──────── RAW DATA ────────
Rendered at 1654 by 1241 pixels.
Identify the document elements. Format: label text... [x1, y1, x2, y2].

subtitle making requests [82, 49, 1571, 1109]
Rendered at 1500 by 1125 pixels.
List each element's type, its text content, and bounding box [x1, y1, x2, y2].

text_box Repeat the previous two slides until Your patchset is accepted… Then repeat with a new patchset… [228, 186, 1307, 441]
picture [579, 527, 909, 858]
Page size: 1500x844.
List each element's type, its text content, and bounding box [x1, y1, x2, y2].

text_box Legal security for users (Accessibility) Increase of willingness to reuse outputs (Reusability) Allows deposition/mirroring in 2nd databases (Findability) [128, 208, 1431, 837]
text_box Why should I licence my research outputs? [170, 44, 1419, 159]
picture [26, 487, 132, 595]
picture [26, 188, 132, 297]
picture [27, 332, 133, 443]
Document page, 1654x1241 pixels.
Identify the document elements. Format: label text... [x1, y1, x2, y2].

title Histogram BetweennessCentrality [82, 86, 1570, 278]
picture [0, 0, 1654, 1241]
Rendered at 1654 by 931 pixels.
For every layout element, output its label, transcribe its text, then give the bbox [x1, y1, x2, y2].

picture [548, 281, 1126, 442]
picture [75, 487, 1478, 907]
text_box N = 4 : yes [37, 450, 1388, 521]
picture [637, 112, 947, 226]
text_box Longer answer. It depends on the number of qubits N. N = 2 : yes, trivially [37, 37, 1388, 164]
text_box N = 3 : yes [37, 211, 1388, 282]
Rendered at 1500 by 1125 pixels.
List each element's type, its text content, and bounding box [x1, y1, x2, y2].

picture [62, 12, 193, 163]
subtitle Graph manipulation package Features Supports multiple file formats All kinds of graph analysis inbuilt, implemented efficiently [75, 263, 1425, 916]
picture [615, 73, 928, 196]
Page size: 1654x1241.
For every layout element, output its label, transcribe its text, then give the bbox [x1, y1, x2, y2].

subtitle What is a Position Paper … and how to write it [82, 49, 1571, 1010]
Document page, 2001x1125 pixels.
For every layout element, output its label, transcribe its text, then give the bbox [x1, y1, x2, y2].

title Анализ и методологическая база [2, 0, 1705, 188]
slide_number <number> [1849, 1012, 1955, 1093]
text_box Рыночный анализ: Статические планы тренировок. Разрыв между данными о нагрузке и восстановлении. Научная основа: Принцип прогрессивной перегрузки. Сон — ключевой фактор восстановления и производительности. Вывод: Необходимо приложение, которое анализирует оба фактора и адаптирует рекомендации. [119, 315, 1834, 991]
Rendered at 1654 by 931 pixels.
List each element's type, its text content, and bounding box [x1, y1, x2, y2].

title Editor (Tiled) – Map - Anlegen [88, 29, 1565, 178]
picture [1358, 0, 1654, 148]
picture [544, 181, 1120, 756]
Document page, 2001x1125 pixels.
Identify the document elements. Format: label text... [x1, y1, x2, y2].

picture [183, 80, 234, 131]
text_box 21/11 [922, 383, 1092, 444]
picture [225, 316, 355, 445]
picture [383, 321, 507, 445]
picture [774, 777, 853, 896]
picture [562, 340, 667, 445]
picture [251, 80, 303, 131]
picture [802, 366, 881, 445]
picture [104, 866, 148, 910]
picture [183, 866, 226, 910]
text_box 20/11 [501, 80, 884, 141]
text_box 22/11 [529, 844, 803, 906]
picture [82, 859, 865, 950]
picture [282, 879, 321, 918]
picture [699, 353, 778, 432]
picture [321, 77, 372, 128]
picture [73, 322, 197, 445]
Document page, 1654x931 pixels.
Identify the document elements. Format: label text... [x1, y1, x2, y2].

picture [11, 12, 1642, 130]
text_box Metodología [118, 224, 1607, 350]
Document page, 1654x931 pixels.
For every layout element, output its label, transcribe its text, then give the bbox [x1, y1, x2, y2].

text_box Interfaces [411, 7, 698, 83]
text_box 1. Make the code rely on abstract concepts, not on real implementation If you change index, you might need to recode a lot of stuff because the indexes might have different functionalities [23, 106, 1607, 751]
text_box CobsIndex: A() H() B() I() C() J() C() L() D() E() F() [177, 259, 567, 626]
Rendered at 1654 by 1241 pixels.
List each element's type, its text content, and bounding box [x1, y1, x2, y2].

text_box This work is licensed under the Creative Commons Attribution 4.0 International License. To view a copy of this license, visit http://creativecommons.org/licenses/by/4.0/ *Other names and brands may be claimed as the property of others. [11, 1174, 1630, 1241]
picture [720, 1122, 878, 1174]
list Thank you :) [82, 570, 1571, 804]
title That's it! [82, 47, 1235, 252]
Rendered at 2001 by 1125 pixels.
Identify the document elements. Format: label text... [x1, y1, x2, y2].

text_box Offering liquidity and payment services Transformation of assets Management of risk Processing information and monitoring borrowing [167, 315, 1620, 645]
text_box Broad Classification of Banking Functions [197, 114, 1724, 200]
────────
* **TASK REQUIREMENTS**
Update the data, changing each "bounding box" to "enclosing box" and leaving everything else as it is.

* **ANSWER TO THIS TASK**
Rendered at 1654 by 1241 pixels.
Identify the document elements. Format: label text... [x1, y1, x2, y2].

subtitle making requests [82, 49, 1571, 1109]
Rendered at 1500 by 1125 pixels.
List each element's type, its text content, and enclosing box [x1, y1, x2, y2].

text_box Repeat the previous two slides until Your patchset is accepted… Then repeat with a new patchset… [228, 186, 1307, 441]
picture [579, 527, 909, 858]
Page size: 1500x844.
List each element's type, its text content, and enclosing box [x1, y1, x2, y2].

text_box Legal security for users (Accessibility) Increase of willingness to reuse outputs (Reusability) Allows deposition/mirroring in 2nd databases (Findability) [128, 208, 1431, 837]
text_box Why should I licence my research outputs? [170, 44, 1419, 159]
picture [26, 487, 132, 595]
picture [26, 188, 132, 297]
picture [27, 332, 133, 443]
Document page, 1654x1241 pixels.
Identify the document elements. Format: label text... [x1, y1, x2, y2].

title Histogram BetweennessCentrality [82, 86, 1570, 278]
picture [0, 0, 1654, 1241]
Rendered at 1654 by 931 pixels.
For every layout element, output its label, transcribe its text, then give the bbox [x1, y1, x2, y2].

picture [548, 281, 1126, 442]
picture [75, 487, 1478, 907]
text_box N = 4 : yes [37, 450, 1388, 521]
picture [637, 112, 947, 226]
text_box Longer answer. It depends on the number of qubits N. N = 2 : yes, trivially [37, 37, 1388, 164]
text_box N = 3 : yes [37, 211, 1388, 282]
Rendered at 1500 by 1125 pixels.
List each element's type, its text content, and enclosing box [x1, y1, x2, y2].

picture [62, 12, 193, 163]
subtitle Graph manipulation package Features Supports multiple file formats All kinds of graph analysis inbuilt, implemented efficiently [75, 263, 1425, 916]
picture [615, 73, 928, 196]
Page size: 1654x1241.
For every layout element, output its label, transcribe its text, then give the bbox [x1, y1, x2, y2].

subtitle What is a Position Paper … and how to write it [82, 49, 1571, 1010]
Document page, 2001x1125 pixels.
For every layout element, output its label, transcribe its text, then give the bbox [x1, y1, x2, y2].

title Анализ и методологическая база [2, 0, 1705, 188]
slide_number <number> [1849, 1012, 1955, 1093]
text_box Рыночный анализ: Статические планы тренировок. Разрыв между данными о нагрузке и восстановлении. Научная основа: Принцип прогрессивной перегрузки. Сон — ключевой фактор восстановления и производительности. Вывод: Необходимо приложение, которое анализирует оба фактора и адаптирует рекомендации. [119, 315, 1834, 991]
Rendered at 1654 by 931 pixels.
List each element's type, its text content, and enclosing box [x1, y1, x2, y2].

title Editor (Tiled) – Map - Anlegen [88, 29, 1565, 178]
picture [1358, 0, 1654, 148]
picture [544, 181, 1120, 756]
Document page, 2001x1125 pixels.
Identify the document elements. Format: label text... [x1, y1, x2, y2].

picture [183, 80, 234, 131]
text_box 21/11 [922, 383, 1092, 444]
picture [225, 316, 355, 445]
picture [383, 321, 507, 445]
picture [774, 777, 853, 896]
picture [562, 340, 667, 445]
picture [251, 80, 303, 131]
picture [802, 366, 881, 445]
picture [104, 866, 148, 910]
picture [183, 866, 226, 910]
text_box 20/11 [501, 80, 884, 141]
text_box 22/11 [529, 844, 803, 906]
picture [82, 859, 865, 950]
picture [282, 879, 321, 918]
picture [699, 353, 778, 432]
picture [321, 77, 372, 128]
picture [73, 322, 197, 445]
Document page, 1654x931 pixels.
Identify the document elements. Format: label text... [x1, y1, x2, y2].

picture [11, 12, 1642, 130]
text_box Metodología [118, 224, 1607, 350]
Document page, 1654x931 pixels.
For every layout element, output its label, transcribe its text, then give the bbox [x1, y1, x2, y2].

text_box Interfaces [411, 7, 698, 83]
text_box 1. Make the code rely on abstract concepts, not on real implementation If you change index, you might need to recode a lot of stuff because the indexes might have different functionalities [23, 106, 1607, 751]
text_box CobsIndex: A() H() B() I() C() J() C() L() D() E() F() [177, 259, 567, 626]
Rendered at 1654 by 1241 pixels.
List each element's type, its text content, and enclosing box [x1, y1, x2, y2].

text_box This work is licensed under the Creative Commons Attribution 4.0 International License. To view a copy of this license, visit http://creativecommons.org/licenses/by/4.0/ *Other names and brands may be claimed as the property of others. [11, 1174, 1630, 1241]
picture [720, 1122, 878, 1174]
list Thank you :) [82, 570, 1571, 804]
title That's it! [82, 47, 1235, 252]
Rendered at 2001 by 1125 pixels.
Identify the document elements. Format: label text... [x1, y1, x2, y2].

text_box Offering liquidity and payment services Transformation of assets Management of risk Processing information and monitoring borrowing [167, 315, 1620, 645]
text_box Broad Classification of Banking Functions [197, 114, 1724, 200]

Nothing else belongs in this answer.